We lunched overlooking the Marine Lake then worked our way northwards through the four seafront gardens.

There were Daisies and Shepherd’s Purse flowering at the edges of the lawns, and some clumps of  Daffodils were a few days off flowering.

Garden birds included Long-tailed Tit, Goldfinch, Blue Tit and Blackbird. A Dunnock sat on the top of a hedge flicking its wings, then another came along and they flew away together. Spring is in the air!  We were looking for more trees for our I-Spy list, although the pickings will be slim for a few weeks yet. We ticked this beautiful shapely Holm Oak Quercus ilex (worth 20 points).

There are several Silk Tassel trees in the seafront gardens and at this time of year, with their very long catkins out, they look extraordinary.

This shrub caught my eye, with its pretty red berries. Some kind of Laurel? No, I think it’s Japanese aucuba Aucuba japonica, a new one on me.

We returned up Harbord Road and in a garden we spotted another I-Spy tree, a Cordyline Palm, which the book (weirdly) calls a Cabbage tree.
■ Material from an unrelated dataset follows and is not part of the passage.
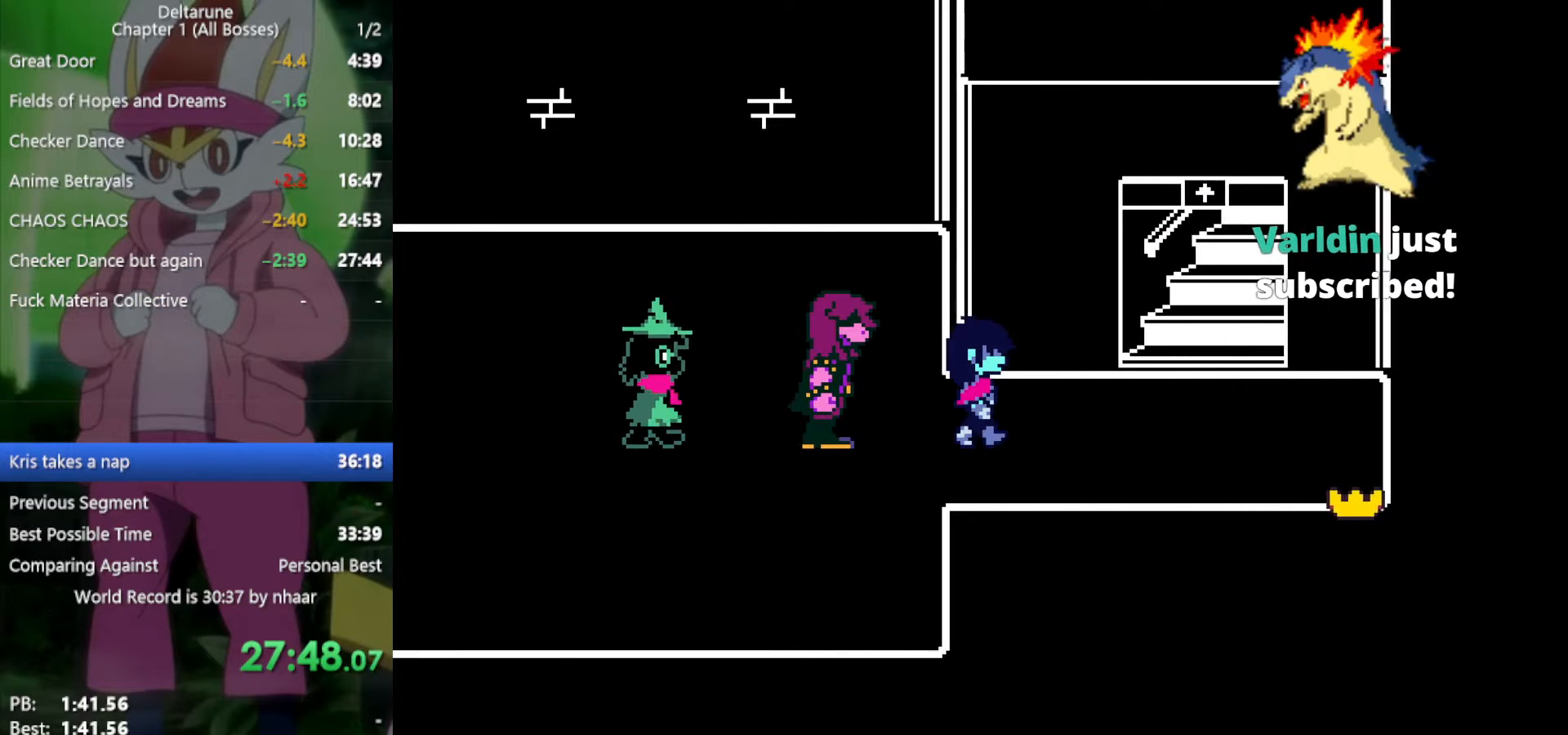
{"keys": ["right", "up", "x"], "events": [[500, "up", "down"]]}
But it gives it the proper name of Cordyline australis, so it’s definitely right. It’s worth the maximum of 25 points, the first one of those we’ve ticked, and it’s marked as a “top spot!”
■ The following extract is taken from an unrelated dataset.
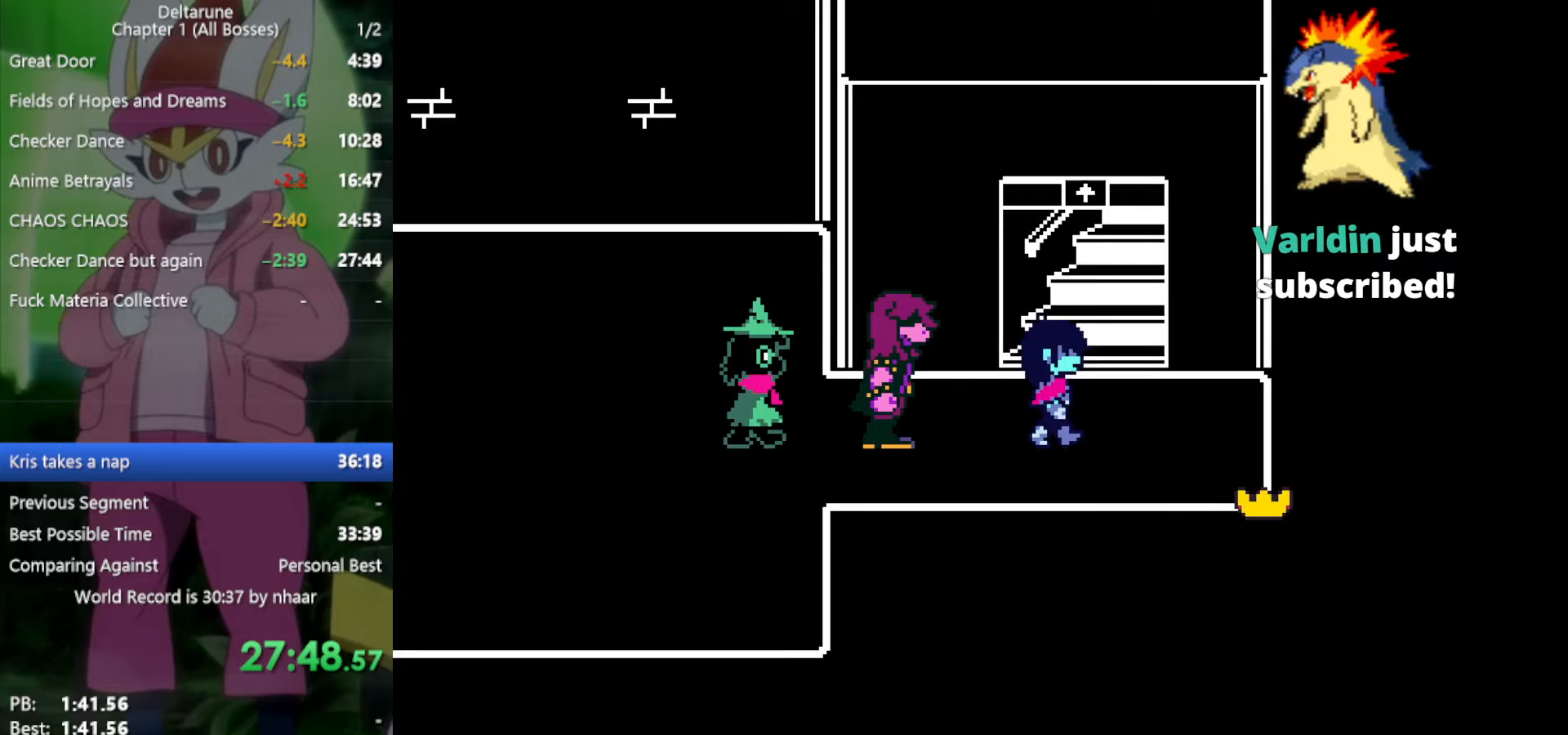
{"keys": ["up", "x"], "events": [[133, "right", "up"]]}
We were up to 225 points last week, and have 45 points today from just two trees, so now we have  270. John says we had 365 points for birds up to last week and thinks we got at least another 100 points today.  The bird-spotting will slow down soon, as new birds become harder to find, while the tree-bagging will become much easier when their leaves come out.
I walked home through Victoria Park, and spotted that the Snowdrops are now out.

Public transport details: Bus 53 from Queen Square at 10.20, arriving 10.50 at Crosby Road South / Marlborough Road. The rest of the group returned to Liverpool on the 53 from Oxford Road / Courtenay Road, due at 2.10 and arriving Queen Square 2.50.